Rock el Casbah
« Les feuilles mortes se ramassent à la pelle… » La bordure de la pièce d’eau du Cours Julien s’orne d’arabesques dessinées par des danseurs improbables et les enfants piaillent. Flanqué de sa chienne et le front scindé d’un foulard, Farid Belayat, membre du groupe Ferraj, sourit et se confie.

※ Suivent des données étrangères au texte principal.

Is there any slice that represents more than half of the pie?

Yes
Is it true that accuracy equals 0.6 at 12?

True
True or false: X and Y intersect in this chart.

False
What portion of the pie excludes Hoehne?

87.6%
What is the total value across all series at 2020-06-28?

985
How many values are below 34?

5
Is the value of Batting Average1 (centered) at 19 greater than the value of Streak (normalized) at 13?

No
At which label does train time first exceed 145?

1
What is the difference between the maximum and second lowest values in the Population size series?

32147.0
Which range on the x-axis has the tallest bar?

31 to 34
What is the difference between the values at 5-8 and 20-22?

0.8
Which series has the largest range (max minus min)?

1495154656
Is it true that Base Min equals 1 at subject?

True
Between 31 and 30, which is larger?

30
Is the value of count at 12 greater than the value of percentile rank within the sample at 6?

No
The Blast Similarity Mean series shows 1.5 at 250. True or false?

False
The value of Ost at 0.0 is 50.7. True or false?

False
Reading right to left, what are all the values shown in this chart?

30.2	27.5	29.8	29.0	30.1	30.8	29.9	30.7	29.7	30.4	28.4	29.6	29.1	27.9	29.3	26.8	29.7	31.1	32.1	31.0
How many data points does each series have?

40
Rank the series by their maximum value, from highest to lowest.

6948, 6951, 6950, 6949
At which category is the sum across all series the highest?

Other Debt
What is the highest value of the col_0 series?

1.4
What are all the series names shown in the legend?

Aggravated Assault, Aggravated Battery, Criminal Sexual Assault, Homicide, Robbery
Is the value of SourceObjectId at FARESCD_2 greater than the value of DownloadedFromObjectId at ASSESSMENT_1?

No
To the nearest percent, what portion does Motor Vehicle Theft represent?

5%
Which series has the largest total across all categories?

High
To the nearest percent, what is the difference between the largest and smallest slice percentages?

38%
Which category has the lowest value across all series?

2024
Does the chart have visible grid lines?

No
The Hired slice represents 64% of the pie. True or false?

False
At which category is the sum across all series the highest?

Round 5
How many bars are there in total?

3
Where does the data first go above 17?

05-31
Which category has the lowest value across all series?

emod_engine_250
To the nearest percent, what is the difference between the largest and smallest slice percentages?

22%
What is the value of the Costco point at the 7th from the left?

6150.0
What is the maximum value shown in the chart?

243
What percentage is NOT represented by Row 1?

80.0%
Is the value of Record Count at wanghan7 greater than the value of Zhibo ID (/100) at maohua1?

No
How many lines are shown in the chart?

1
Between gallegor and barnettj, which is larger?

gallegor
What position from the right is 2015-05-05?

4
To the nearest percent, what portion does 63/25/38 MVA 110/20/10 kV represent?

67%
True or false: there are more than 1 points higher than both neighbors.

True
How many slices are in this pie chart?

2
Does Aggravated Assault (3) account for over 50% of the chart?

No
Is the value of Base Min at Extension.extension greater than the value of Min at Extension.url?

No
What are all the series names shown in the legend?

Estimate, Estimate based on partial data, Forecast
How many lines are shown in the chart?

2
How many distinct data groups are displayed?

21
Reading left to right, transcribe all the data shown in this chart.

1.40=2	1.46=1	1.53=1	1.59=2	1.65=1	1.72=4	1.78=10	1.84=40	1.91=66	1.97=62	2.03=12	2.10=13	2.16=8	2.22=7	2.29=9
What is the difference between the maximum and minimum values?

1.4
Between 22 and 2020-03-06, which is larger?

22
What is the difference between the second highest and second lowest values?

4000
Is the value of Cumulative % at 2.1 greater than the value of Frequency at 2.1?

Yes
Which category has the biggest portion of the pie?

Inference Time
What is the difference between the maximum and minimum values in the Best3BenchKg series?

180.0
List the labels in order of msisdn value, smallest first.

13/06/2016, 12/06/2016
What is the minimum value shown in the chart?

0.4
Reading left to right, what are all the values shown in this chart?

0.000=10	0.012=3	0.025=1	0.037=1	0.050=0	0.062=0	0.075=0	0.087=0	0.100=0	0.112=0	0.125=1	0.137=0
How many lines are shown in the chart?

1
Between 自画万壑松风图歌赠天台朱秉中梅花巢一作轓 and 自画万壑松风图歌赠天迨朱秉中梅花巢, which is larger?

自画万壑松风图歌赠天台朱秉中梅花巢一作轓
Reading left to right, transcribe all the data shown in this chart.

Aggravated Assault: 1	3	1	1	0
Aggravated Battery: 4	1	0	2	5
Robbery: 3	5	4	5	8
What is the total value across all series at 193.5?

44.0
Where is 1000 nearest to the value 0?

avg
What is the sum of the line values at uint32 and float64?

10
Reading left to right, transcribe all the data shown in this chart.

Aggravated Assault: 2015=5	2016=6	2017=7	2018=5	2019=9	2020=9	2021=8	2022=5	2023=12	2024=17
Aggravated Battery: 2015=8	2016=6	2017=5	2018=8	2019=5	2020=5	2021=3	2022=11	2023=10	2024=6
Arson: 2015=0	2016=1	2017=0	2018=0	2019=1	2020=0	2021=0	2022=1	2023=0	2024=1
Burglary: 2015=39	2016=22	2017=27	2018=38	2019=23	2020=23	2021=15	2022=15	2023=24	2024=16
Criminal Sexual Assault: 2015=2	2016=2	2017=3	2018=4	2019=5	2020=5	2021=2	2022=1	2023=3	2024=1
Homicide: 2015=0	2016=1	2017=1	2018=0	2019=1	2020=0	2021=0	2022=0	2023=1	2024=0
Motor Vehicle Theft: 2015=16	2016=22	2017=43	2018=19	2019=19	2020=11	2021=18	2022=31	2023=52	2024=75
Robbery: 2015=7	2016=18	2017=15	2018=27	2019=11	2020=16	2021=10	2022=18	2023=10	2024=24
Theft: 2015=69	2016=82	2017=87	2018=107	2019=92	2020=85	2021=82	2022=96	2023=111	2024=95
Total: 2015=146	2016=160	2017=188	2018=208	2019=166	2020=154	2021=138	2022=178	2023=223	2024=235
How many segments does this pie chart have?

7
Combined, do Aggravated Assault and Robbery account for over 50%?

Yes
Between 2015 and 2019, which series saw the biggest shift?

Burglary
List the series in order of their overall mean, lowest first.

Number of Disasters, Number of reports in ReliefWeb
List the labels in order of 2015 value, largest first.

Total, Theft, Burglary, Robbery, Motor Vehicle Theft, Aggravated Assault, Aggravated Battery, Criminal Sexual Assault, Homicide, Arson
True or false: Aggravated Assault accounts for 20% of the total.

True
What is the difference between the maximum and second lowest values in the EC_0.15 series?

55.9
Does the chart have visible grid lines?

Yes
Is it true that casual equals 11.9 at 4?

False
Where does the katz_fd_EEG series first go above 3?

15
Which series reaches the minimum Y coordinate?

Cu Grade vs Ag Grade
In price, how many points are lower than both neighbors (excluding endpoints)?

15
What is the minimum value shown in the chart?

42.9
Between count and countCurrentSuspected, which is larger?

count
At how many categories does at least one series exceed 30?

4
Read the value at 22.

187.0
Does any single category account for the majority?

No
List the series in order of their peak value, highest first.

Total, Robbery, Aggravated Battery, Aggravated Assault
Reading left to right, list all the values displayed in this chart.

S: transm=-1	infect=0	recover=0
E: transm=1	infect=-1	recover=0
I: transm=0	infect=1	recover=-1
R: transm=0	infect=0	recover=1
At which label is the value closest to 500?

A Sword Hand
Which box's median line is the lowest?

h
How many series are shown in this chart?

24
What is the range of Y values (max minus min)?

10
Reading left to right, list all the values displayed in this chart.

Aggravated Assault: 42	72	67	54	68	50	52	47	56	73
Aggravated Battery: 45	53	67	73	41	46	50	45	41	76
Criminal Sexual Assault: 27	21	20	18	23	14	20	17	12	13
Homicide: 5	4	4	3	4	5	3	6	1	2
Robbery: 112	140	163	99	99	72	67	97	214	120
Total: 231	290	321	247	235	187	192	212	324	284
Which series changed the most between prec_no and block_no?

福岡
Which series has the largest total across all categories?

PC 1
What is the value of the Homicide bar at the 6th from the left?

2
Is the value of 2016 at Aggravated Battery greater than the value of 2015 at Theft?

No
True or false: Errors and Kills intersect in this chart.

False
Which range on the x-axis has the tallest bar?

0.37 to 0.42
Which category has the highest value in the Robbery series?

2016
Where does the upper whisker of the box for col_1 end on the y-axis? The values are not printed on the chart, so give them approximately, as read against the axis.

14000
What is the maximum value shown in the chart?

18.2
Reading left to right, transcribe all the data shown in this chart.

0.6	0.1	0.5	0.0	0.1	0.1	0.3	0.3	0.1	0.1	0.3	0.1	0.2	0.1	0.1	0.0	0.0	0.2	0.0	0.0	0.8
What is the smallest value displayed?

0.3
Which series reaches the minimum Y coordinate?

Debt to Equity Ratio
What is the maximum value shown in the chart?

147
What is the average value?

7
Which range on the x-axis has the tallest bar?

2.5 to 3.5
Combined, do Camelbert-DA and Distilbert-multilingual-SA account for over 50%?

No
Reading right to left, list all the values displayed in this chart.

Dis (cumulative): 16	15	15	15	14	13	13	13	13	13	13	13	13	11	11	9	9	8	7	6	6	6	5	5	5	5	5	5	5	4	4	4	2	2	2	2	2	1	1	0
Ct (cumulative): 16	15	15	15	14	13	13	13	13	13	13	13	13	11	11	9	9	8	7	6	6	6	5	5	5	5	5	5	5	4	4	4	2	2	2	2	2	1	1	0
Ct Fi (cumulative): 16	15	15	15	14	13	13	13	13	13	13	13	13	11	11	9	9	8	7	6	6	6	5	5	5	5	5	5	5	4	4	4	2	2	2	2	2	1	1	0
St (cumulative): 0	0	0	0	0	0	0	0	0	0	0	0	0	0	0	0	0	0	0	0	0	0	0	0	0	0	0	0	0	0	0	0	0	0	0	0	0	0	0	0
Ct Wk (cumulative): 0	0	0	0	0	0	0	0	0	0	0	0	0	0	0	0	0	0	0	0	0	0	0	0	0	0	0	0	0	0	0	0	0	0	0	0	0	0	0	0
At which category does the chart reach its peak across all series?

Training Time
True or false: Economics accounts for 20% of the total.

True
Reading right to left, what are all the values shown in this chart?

« Les mains tendues, espaces déployés, trouées silencieuses ». Ces quelques bribes du poème Plaine écrit par Abdelhaq Kessair, Farid Belayat les déclame lors des concerts de Ferraj, comme un hommage à la poésie et à la langue françaises. Pourtant, c’est la poésie algérienne de tradition orale des années 20 et 30 que Farid s’est donné pour objectif de remettre à l’honneur. Une poésie dans laquelle il a baigné toute son enfance, passée à Sidi Bel Abbès. Une poésie qu’il souhaite aujourd’hui remettre au goût du jour. Une poésie qui loue la femme, les plaisirs charnels, les ripailles et Allah. Car Farid est las de l’image d’une Algérie islamisée véhiculée par les médias, et veut la réhabiliter telle qu’elle est, réellement.
Ferraj nait un soir de Noël, lorsque Farid retrouve une poignée d’amis algériens dont la famille est restée là-bas… Sonnés par l’alcool, ils sortent les guitares pour taper le bœuf. Ils se découvrent une harmonie et un groove communs et décident donc de fonder une nouvelle aventure musicale, un nouvel orchestre. Reste à lui trouver un nom… Un soir d’ennui, alors que Farid assiste à une représentation de la pièce de théâtre Le Bateau a coulé, il s’attarde tout particulièrement sur la chanson du spectacle. Dans l’impossibilité de retrouver les paroles ou son auteur, Farid en écrit de nouvelles et la nomme Ferraj, que l’on peut traduire par « le diffuseur de joie ». Farid apporte la matière brute, et chacun des quatre musiciens y ajoute sa touche. Naji Boukarana compose les arrangements, influencée par ses sources africaines et afro-américaines, tout en caressant à la guitare des solos aux résonnances blues rock non sans clin d’œil à Jimi Hendrix. Farid Ali Himene, qui a vécu au Mexique et a exploré les rythmes afro-cubains, apporte une certaine couleur latine à la batterie, aux sons rock et orientaux. Mohamed Amine Jebali, le seul musicien de la Médina de Tunis, travaille les percussions orientales ou afro-cubaines (darbouka, tar, bendir, congas) et complète alors la section rythmique de saveurs jazzy et orientales. Hichem Belayat met quant à lui les points sur les « i » à la guitare jazz rythmique et balance ses grooves à la Asri-Rai et Tinariwen, qui parachèvent l’identité de Ferraj.
La première partie de leur spectacle reste axée sur l’oriental romantique flanqué de riffs de guitare parfois reggae, parfois rock, parfois raï. La voix rauque de Farid fait chanter l’arabe d’une façon inédite, et son charisme emmène le public vers l’autre rive de la Méditerranée les yeux fermés, de quoi l’inciter à faire les chœurs. La deuxième partie est fortement teintée de rock. Pure énergie qui fait bouger les corps. Ferraj y reprend en boucle des tournures qui virent à l’hypnose. Et ainsi se dévoilent, puissantes, les deux facettes d’une même entité.